··· Document text ···

Neither party has correctly interpreted the affect in this case of section 13-712, R.C.M.1947, now section 28-3-102 MCA, which provides:

"A contract is to be interpreted according to the law and usage of the place where it is to be performed; or, if it does not indicate a place of performance, according to the law and usage of the place where it is made."

That statute is not a declaration of the rule of Lex loci contractus, as Allstate maintains. Rather, it is a declaration that generally a contract is to be interpreted under the rule of Lex loci solutionis, the law of the place of performance. Under the statute, it is only when the contract does not indicate a place of performance that the interpretation would fall under the rule of Lex loci contractus. In this situation, we look to the contract to determine if there is a place of performance indicated; if there is, the law of the place of performance controls under our statute, and there is no need to determine the law of the place where the contract was made, nor to adopt the "grouping of contacts", or "the center of gravity" approach to determine the applicable law.

··· Given information ···

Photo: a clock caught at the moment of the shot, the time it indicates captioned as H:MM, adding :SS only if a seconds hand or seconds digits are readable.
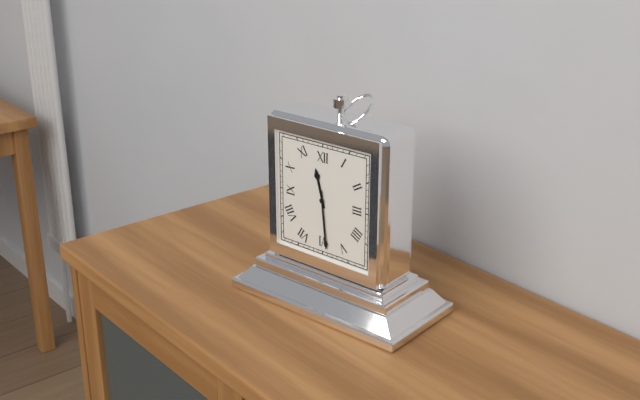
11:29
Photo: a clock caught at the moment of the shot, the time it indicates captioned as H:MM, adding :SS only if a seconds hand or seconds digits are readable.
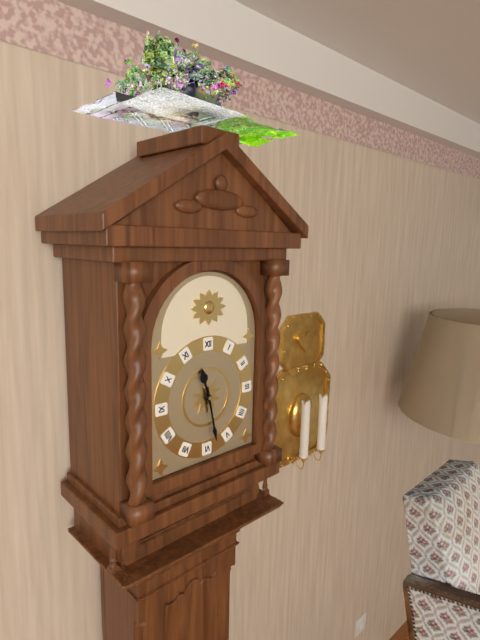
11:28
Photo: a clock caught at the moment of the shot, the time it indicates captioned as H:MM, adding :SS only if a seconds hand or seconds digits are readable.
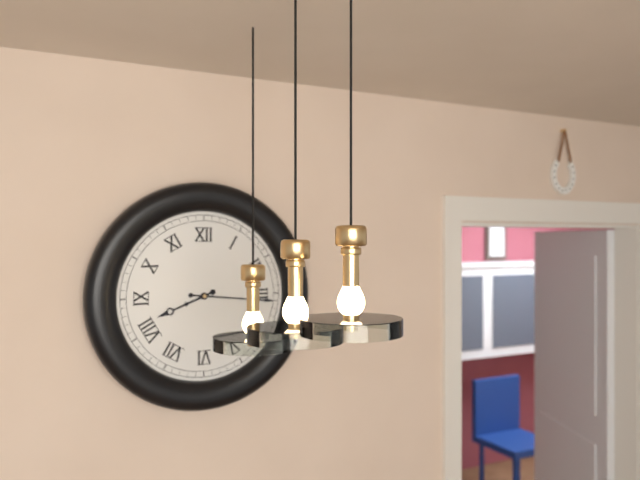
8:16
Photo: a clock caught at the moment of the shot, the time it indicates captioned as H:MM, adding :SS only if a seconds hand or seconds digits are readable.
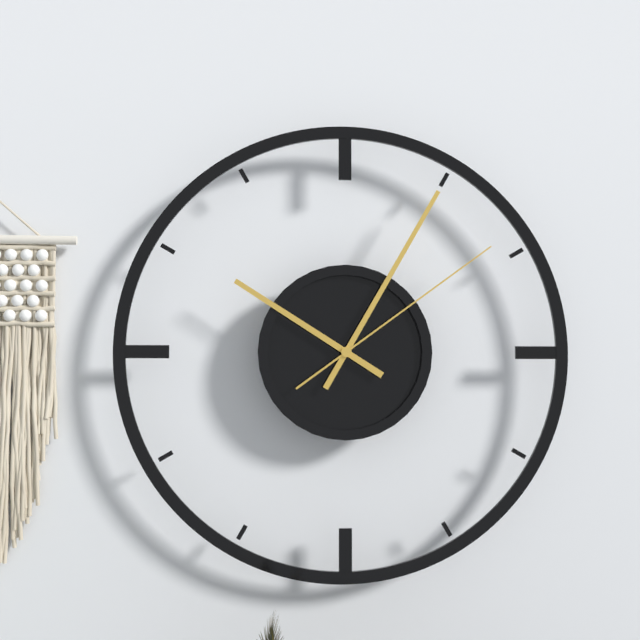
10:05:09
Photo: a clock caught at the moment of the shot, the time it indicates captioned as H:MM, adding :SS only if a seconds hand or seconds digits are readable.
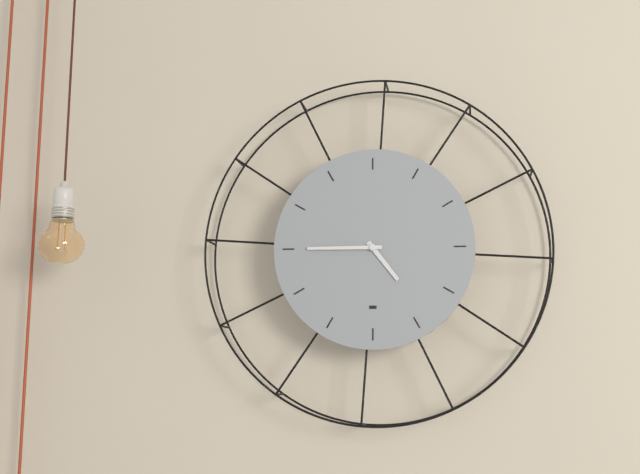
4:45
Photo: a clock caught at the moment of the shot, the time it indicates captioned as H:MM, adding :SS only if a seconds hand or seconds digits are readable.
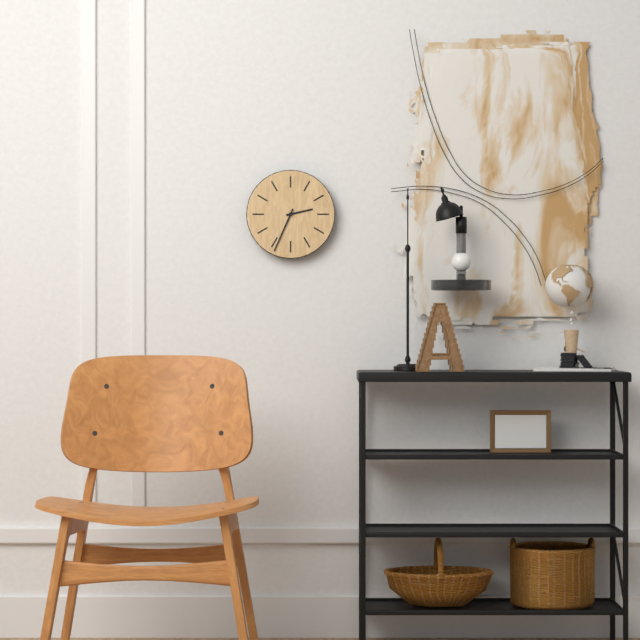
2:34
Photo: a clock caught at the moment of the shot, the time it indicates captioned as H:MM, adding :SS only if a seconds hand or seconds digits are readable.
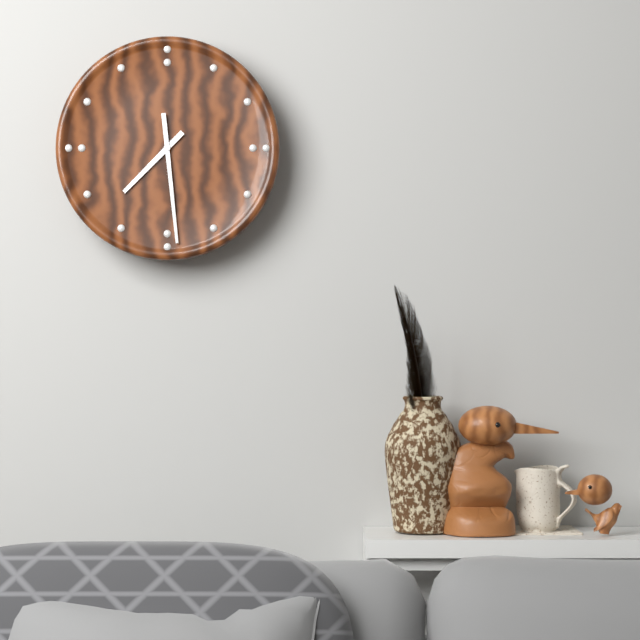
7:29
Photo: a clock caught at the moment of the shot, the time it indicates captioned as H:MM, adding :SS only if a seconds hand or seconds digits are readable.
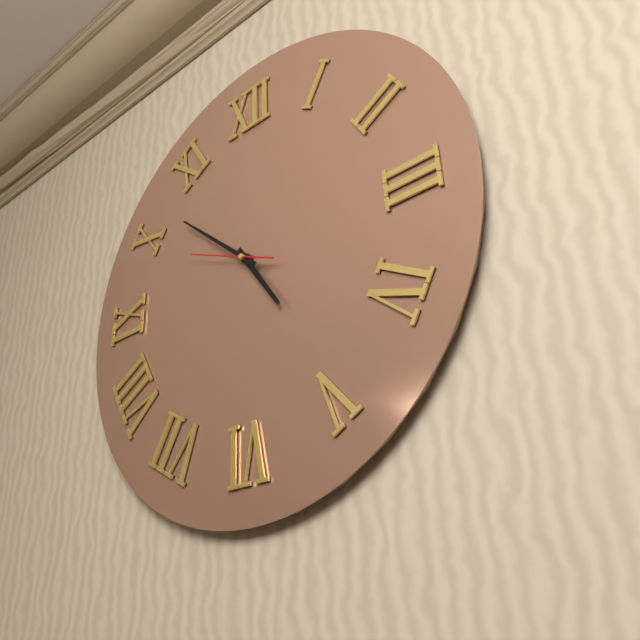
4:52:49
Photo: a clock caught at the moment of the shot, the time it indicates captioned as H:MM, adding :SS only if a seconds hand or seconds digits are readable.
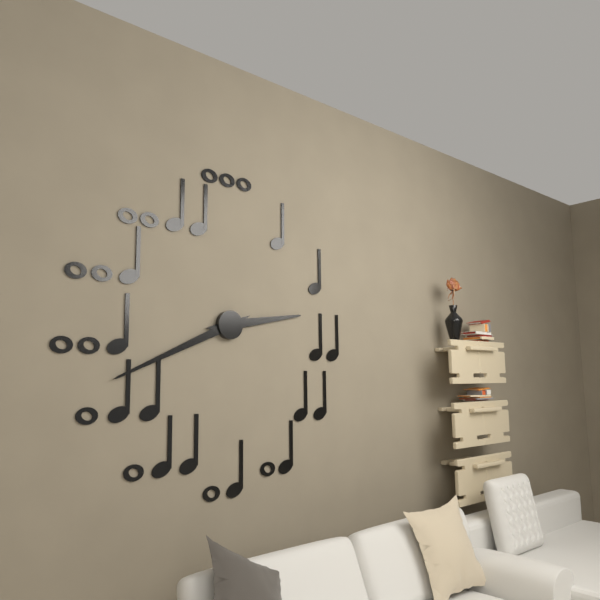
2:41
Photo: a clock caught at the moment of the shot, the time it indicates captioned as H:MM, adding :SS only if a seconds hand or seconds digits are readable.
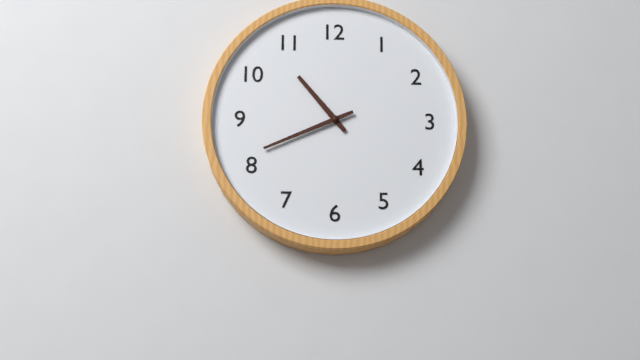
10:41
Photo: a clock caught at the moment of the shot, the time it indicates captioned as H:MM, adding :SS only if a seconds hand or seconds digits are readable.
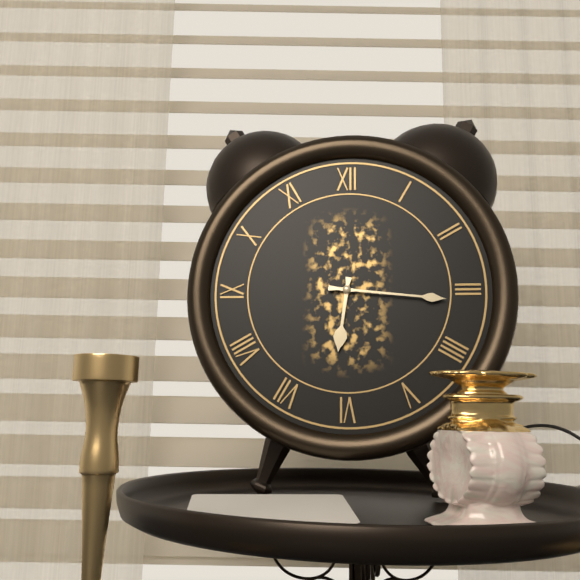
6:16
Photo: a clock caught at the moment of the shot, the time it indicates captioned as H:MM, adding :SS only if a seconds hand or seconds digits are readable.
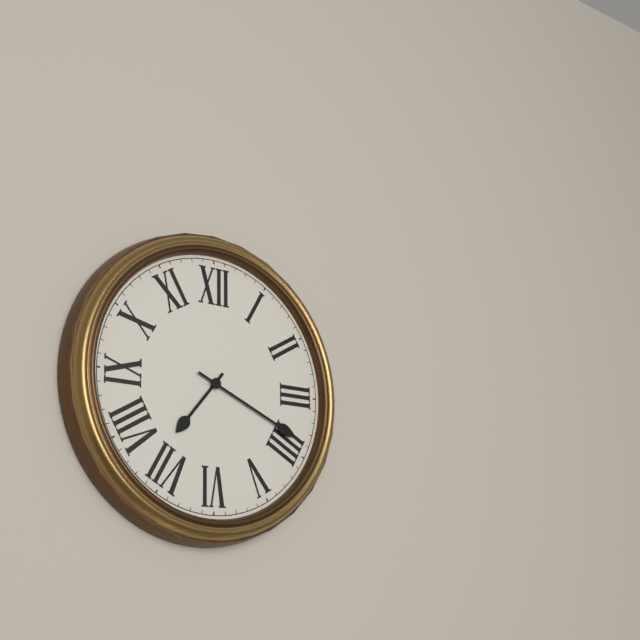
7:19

···

What you will do:
Decide whether each statement below agrees with the passage on contract interpretation. Answer yes or no for each, and quote the words of the passage that settle it.
1. The statute says a contract that does not indicate a place of performance is interpreted by the law and usage of the place where it is made.
2. The court accepts Allstate's view that the statute declares the rule of Lex loci contractus.
3. When the contract indicates a place of performance, the court still adopts the "center of gravity" approach to find the applicable law.

Correct output:
1. Yes: "or, if it does not indicate a place of performance, according to the law and usage of the place where it is made."
2. No: "That statute is not a declaration of the rule of Lex loci contractus, as Allstate maintains."
3. No: "if there is, the law of the place of performance controls under our statute, and there is no need to determine the law of the place where the contract was made, nor to adopt the "grouping of contacts", or "the center of gravity" approach to determine the applicable law."